Please repeat all of the items below, swapping every "pose" for "view" and changing nothing else.
Begin Stored records
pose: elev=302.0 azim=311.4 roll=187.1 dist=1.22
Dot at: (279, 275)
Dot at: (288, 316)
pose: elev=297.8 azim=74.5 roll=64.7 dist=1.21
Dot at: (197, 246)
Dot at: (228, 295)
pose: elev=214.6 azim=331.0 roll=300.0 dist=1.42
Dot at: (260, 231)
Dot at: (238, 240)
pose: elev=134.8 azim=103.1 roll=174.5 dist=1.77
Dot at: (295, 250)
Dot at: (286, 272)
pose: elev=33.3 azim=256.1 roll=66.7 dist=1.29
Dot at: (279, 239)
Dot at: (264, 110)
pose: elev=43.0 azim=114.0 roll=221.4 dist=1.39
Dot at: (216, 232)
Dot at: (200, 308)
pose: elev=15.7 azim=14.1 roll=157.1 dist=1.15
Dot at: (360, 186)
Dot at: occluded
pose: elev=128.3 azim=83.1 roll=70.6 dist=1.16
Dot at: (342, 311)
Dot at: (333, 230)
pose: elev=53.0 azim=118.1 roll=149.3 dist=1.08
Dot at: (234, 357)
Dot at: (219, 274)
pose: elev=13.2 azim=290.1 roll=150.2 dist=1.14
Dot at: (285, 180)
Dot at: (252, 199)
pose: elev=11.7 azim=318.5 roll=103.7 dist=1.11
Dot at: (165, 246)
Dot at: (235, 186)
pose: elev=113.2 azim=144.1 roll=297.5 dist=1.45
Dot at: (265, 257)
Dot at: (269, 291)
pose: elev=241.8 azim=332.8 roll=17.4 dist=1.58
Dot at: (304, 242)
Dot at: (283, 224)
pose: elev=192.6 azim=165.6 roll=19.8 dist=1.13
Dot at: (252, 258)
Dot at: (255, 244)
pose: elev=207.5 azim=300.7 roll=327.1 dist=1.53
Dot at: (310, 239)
End Stored records
▶ Task output
view: elev=302.0 azim=311.4 roll=187.1 dist=1.22
Dot at: (279, 275)
Dot at: (288, 316)
view: elev=297.8 azim=74.5 roll=64.7 dist=1.21
Dot at: (197, 246)
Dot at: (228, 295)
view: elev=214.6 azim=331.0 roll=300.0 dist=1.42
Dot at: (260, 231)
Dot at: (238, 240)
view: elev=134.8 azim=103.1 roll=174.5 dist=1.77
Dot at: (295, 250)
Dot at: (286, 272)
view: elev=33.3 azim=256.1 roll=66.7 dist=1.29
Dot at: (279, 239)
Dot at: (264, 110)
view: elev=43.0 azim=114.0 roll=221.4 dist=1.39
Dot at: (216, 232)
Dot at: (200, 308)
view: elev=15.7 azim=14.1 roll=157.1 dist=1.15
Dot at: (360, 186)
Dot at: occluded
view: elev=128.3 azim=83.1 roll=70.6 dist=1.16
Dot at: (342, 311)
Dot at: (333, 230)
view: elev=53.0 azim=118.1 roll=149.3 dist=1.08
Dot at: (234, 357)
Dot at: (219, 274)
view: elev=13.2 azim=290.1 roll=150.2 dist=1.14
Dot at: (285, 180)
Dot at: (252, 199)
view: elev=11.7 azim=318.5 roll=103.7 dist=1.11
Dot at: (165, 246)
Dot at: (235, 186)
view: elev=113.2 azim=144.1 roll=297.5 dist=1.45
Dot at: (265, 257)
Dot at: (269, 291)
view: elev=241.8 azim=332.8 roll=17.4 dist=1.58
Dot at: (304, 242)
Dot at: (283, 224)
view: elev=192.6 azim=165.6 roll=19.8 dist=1.13
Dot at: (252, 258)
Dot at: (255, 244)
view: elev=207.5 azim=300.7 roll=327.1 dist=1.53
Dot at: (310, 239)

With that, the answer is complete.